━━━ Vorliegender Text
# DSL 16k optimieren



## danomat (22. September 2011)

Hallo. ich habe seit 2 wochen 16k tkom dsl.  speedport w723v typ B.  per lankabel angeschlossen. fw 1.11. pc speedport steht alles direkt an der telefondose.
beim spielen hab ich ca 22 ping und auch sonst keine probleme. downloadgeschwindigkeit: max: 1,85mb/s (gemessen mit Netlimiter vollversion) stimmt auch mit netmeter und steam geschwindkeit überein
hier die fragen:
1. bei den tests zeigt er mir bei verbindungen pro minute ca 240 an.  wenn ich bitdefender ausschalte 2500+.
  1.1: was sagt dieser wert aus und wenn es irgendwie nützlich is sollte ich dann im bdef irgendwas umstellen? wenn ja: was?
2. im Speedport menü werden mir 17364 kbit/s angezeigt, was ja einen effektive download von 2,17 mb/s entsprechen sollte. meine 1,85mb/s sind ca 14800kbit/s
 2.1: bei meiner alten leitung stimmte der speedport wert genau mit den downloadraten überein.
 2.2: is dieser speedp. wert der, der an dem gerät oder am hausanschluss anliegt?
 2.3: gibts ne möglichkeit diese 0,3mb/s noch rauszukitzeln? bitdefender hab ich auch schon alles ausgeschaltet, bringt keine veränderung. auch die tageszeiten sind egal. ich hab immer 1,85mb download, außer die seiten sind halt langsamer




			Dieser Inhalt steht nur eingeloggten Mitgliedern zur Verfügung.
        




			Dieser Inhalt steht nur eingeloggten Mitgliedern zur Verfügung.
        




			Dieser Inhalt steht nur eingeloggten Mitgliedern zur Verfügung.


----------



## cann0nf0dder (22. September 2011)

1 und 1.1
brint dir eher was bei p2p emule oder torrent etc... die vielen verbindungen die er neu aufbauen kann pro min.
das er so einbricht liegt daran das bitdefender die neuen verbindungen wohl nach irgendwelchen kriterien bewertet und filtert falls nötig was natürlich enorm overhead bedeutet 

2.x
atm habe ich vdsl von der telekom, meine im speedport angezeigten werte stimmen mit dem überein was bei mir ankommt
früher hatte ich 1und1, meine fritzbox damals hat immer andere werte gezeigt, nach jedem disco, die reellen dl werte waren nochmals niedriger.
das was der speedport/ die fritzbox anzeigt müsste sein was er ermittelt hat, ich habe aber keinerlei ahnung ob das nen durchgereichter wert von aussen ist oder ob des selbstsändig ermittelt wird.
ich glaube lokal bei dir kannst du da nix beeinflussen ....


----------



## danomat (22. September 2011)

Ok. Verbindungen is dann egal. 
Hab nochma angerufen. Scheint so als ob das ein gebuchter wert ist. Kann man nix ändern. Wobei der Call Center Typ kein Plan hat. Jetzt haben se mir 50k gebucht. Muss aber wegen dem neuvertrag 4 Monate warten. Was ein Mist   
Glaub auch nicht dass das überhaupt funzt. Kenn niemanden hier der mehr als 16k hat


----------



## cann0nf0dder (22. September 2011)
━━━━━━
━━━ Übungsmaterial
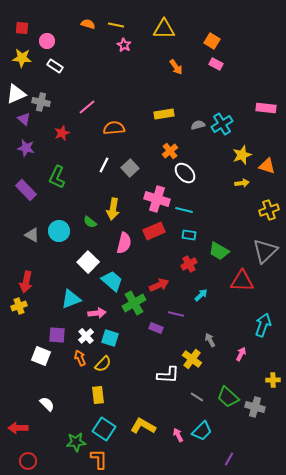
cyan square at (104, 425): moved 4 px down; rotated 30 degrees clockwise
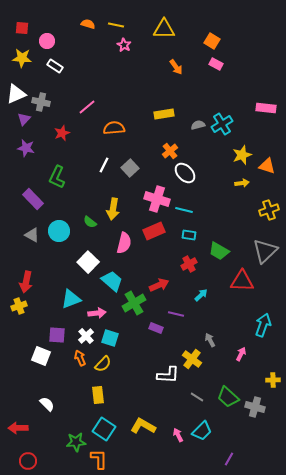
purple triangle at (24, 119): rotated 32 degrees clockwise
purple rectangle at (26, 190): moved 7 px right, 9 px down
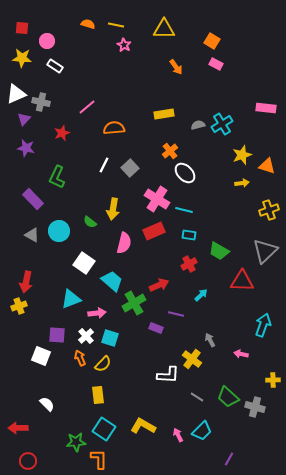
pink cross at (157, 199): rotated 15 degrees clockwise
white square at (88, 262): moved 4 px left, 1 px down; rotated 10 degrees counterclockwise
pink arrow at (241, 354): rotated 104 degrees counterclockwise
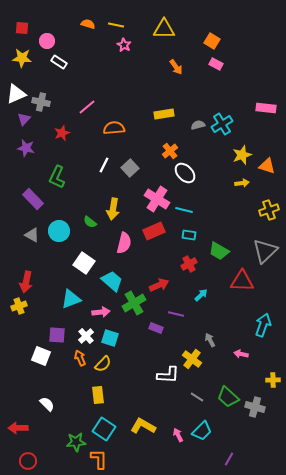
white rectangle at (55, 66): moved 4 px right, 4 px up
pink arrow at (97, 313): moved 4 px right, 1 px up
━━━━━━
Aufgaben:
1. Beantworten Sie die folgenden Fragen zum Thread über DSL 16k.
(a) Welches Speedport-Modell verwendet danomat?
(b) Welchen Anschluss hat cann0nf0dder derzeit?
(c) Wie viele Monate muss danomat wegen des Neuvertrags warten?
2. Schreiben Sie sämtliche Zeilen der Datensätze unverändert ab. Lassen Sie dabei die Bildzeilen weg.

Lösungen:
1.
(a) Speedport W723V Typ B
(b) VDSL von der Telekom
(c) 4 Monate

2.
cyan square at (104, 425): moved 4 px down; rotated 30 degrees clockwise
purple triangle at (24, 119): rotated 32 degrees clockwise
purple rectangle at (26, 190): moved 7 px right, 9 px down
pink cross at (157, 199): rotated 15 degrees clockwise
white square at (88, 262): moved 4 px left, 1 px down; rotated 10 degrees counterclockwise
pink arrow at (241, 354): rotated 104 degrees counterclockwise
white rectangle at (55, 66): moved 4 px right, 4 px up
pink arrow at (97, 313): moved 4 px right, 1 px up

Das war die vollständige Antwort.